* [INSTRUCTIONS TO FOLLOW] Give every entry again, exactly.

[Data extracted from a collection]
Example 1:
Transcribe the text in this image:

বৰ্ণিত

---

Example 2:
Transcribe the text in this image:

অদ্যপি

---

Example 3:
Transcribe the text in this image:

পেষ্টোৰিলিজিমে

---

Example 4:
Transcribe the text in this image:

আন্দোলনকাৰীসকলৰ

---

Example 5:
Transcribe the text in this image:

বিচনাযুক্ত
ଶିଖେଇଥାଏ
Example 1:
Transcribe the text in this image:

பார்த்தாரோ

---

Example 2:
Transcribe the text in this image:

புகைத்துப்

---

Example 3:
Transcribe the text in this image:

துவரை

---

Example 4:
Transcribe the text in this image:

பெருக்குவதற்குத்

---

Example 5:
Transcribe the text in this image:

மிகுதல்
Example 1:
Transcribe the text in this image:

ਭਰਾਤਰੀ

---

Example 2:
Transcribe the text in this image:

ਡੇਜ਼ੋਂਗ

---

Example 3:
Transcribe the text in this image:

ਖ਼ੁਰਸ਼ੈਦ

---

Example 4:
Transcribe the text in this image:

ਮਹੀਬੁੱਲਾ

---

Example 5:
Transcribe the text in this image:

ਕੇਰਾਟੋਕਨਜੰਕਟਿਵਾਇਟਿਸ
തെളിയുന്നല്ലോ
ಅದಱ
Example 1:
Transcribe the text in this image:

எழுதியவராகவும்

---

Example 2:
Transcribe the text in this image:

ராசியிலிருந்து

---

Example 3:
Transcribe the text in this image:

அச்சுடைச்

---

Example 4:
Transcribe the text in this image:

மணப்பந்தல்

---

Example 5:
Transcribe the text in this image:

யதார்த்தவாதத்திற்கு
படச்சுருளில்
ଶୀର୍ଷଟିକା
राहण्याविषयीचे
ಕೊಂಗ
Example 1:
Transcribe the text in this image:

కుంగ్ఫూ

* [EXPECTED ANSWER]
Example 1:
Transcribe the text in this image:

বৰ্ণিত

---

Example 2:
Transcribe the text in this image:

অদ্যপি

---

Example 3:
Transcribe the text in this image:

পেষ্টোৰিলিজিমে

---

Example 4:
Transcribe the text in this image:

আন্দোলনকাৰীসকলৰ

---

Example 5:
Transcribe the text in this image:

বিচনাযুক্ত
ଶିଖେଇଥାଏ
Example 1:
Transcribe the text in this image:

பார்த்தாரோ

---

Example 2:
Transcribe the text in this image:

புகைத்துப்

---

Example 3:
Transcribe the text in this image:

துவரை

---

Example 4:
Transcribe the text in this image:

பெருக்குவதற்குத்

---

Example 5:
Transcribe the text in this image:

மிகுதல்
Example 1:
Transcribe the text in this image:

ਭਰਾਤਰੀ

---

Example 2:
Transcribe the text in this image:

ਡੇਜ਼ੋਂਗ

---

Example 3:
Transcribe the text in this image:

ਖ਼ੁਰਸ਼ੈਦ

---

Example 4:
Transcribe the text in this image:

ਮਹੀਬੁੱਲਾ

---

Example 5:
Transcribe the text in this image:

ਕੇਰਾਟੋਕਨਜੰਕਟਿਵਾਇਟਿਸ
തെളിയുന്നല്ലോ
ಅದಱ
Example 1:
Transcribe the text in this image:

எழுதியவராகவும்

---

Example 2:
Transcribe the text in this image:

ராசியிலிருந்து

---

Example 3:
Transcribe the text in this image:

அச்சுடைச்

---

Example 4:
Transcribe the text in this image:

மணப்பந்தல்

---

Example 5:
Transcribe the text in this image:

யதார்த்தவாதத்திற்கு
படச்சுருளில்
ଶୀର୍ଷଟିକା
राहण्याविषयीचे
ಕೊಂಗ
Example 1:
Transcribe the text in this image:

కుంగ్ఫూ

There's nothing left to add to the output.